Text passage

Thursday 18 September 2014

Damaged books, and a poem from 18 July 1959

As previously mentioned, the hundreds of books that Marianne collected over the years rather took over every room in the family home. And after she died in 1989 aged just 52, things in our house slowly but inevitably got rearranged, with some of her book collection being boxed up and moved into the garage and summer house to free up some space.

Imogen and her face of woe
Which was fine, until one day three summers ago we discovered that disaster had struck - the summer house roof was no longer watertight. And yes, boxes of valuable old books had been drenched in rainwater as a result. Then left to go mouldy as they lay damp and undiscovered for several weeks.

It was a very depressing operation trying to rescue the books from their sodden mouldy state. We emptied all the boxes, and spread the poor books out on a dry floor on top of layers of kitchen towel, attempting to wipe the mould off with a damp J-cloth, all in a pretty futile effort to save them. We had to throw a fair amount of books away as they just didn't seem to be worth saving - crinkled up, mouldy, stuck together, torn :-(

Absolutely heart-breaking. Look how beautiful some of these books are - their hand-coloured illustrations, the embellished front covers. Look - Wuthering Heights written by "Ellis Bell", the name that Emily Bronte used when first published, as she and her sisters believed at the time that "authoresses are liable to be looked on with prejudice".


And more pictures of tragedy...

Soggy Tennyson























Mouldy Kate Greenaway, among others

Beautiful hand-drawn cartoon book, and other damaged victims


Many of these books would have been bought from Jon Ash book shop in the late 1950s and early 1960s. Many of them are probably fairly valuable. We'd almost rather not know - it's sad enough to know from a sentimental point of view that the books our mother collected and loved so much, have been damaged beyond repair. And of course, not really knowing what the books might be worth, they weren't insured.

However, at least a lot more of her collection remains safe and dry in the house! And shall remain so, we hope...

Here's a poem from Mr Nash to Marianne, dated 18 July 1959. I think his ability to deal with his unrequited adoration was diminishing, and it sounds as if Marianne had become somewhat aloof, visiting his bookshop less frequently in her weekday lunch hours in an attempt to not give him false hope.

Now bid me go
For I have seen
Your beauty unalloyed,
And I have worshipped you
According to my lights
And found you inaccessible.
You who are cold
And silent stay
To me who need you so
Not for your flesh so fair
(Though that were bliss indeed)

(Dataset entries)

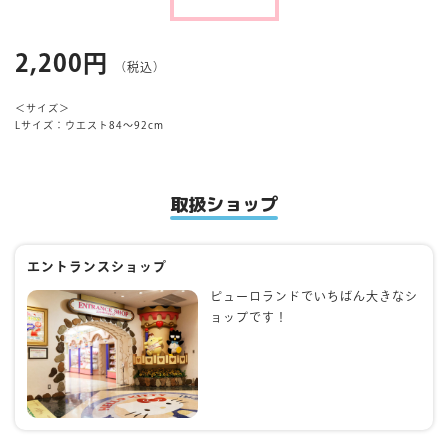
マイページ
2,200円
（税込）
＜サイズ＞
Lサイズ：ウエスト84～92cm
取扱ショップ
エントランスショップ
ピューロランドでいちばん大きなシ
ョップです！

Instructions
a – In the blog post about the damaged books, what had happened to the summer house roof?
b – Translate this sentence from the blog post about the damaged books into French: "Many of them are probably fairly valuable."
c – Copy out the passage of the blog post about the damaged books from "Absolutely heart-breaking. Look" to "pictures of tragedy...".

Response list
a – It was no longer watertight.

b – Beaucoup d'entre eux ont probablement une assez grande valeur.

c –
Absolutely heart-breaking. Look how beautiful some of these books are - their hand-coloured illustrations, the embellished front covers. Look - Wuthering Heights written by "Ellis Bell", the name that Emily Bronte used when first published, as she and her sisters believed at the time that "authoresses are liable to be looked on with prejudice".


And more pictures of tragedy...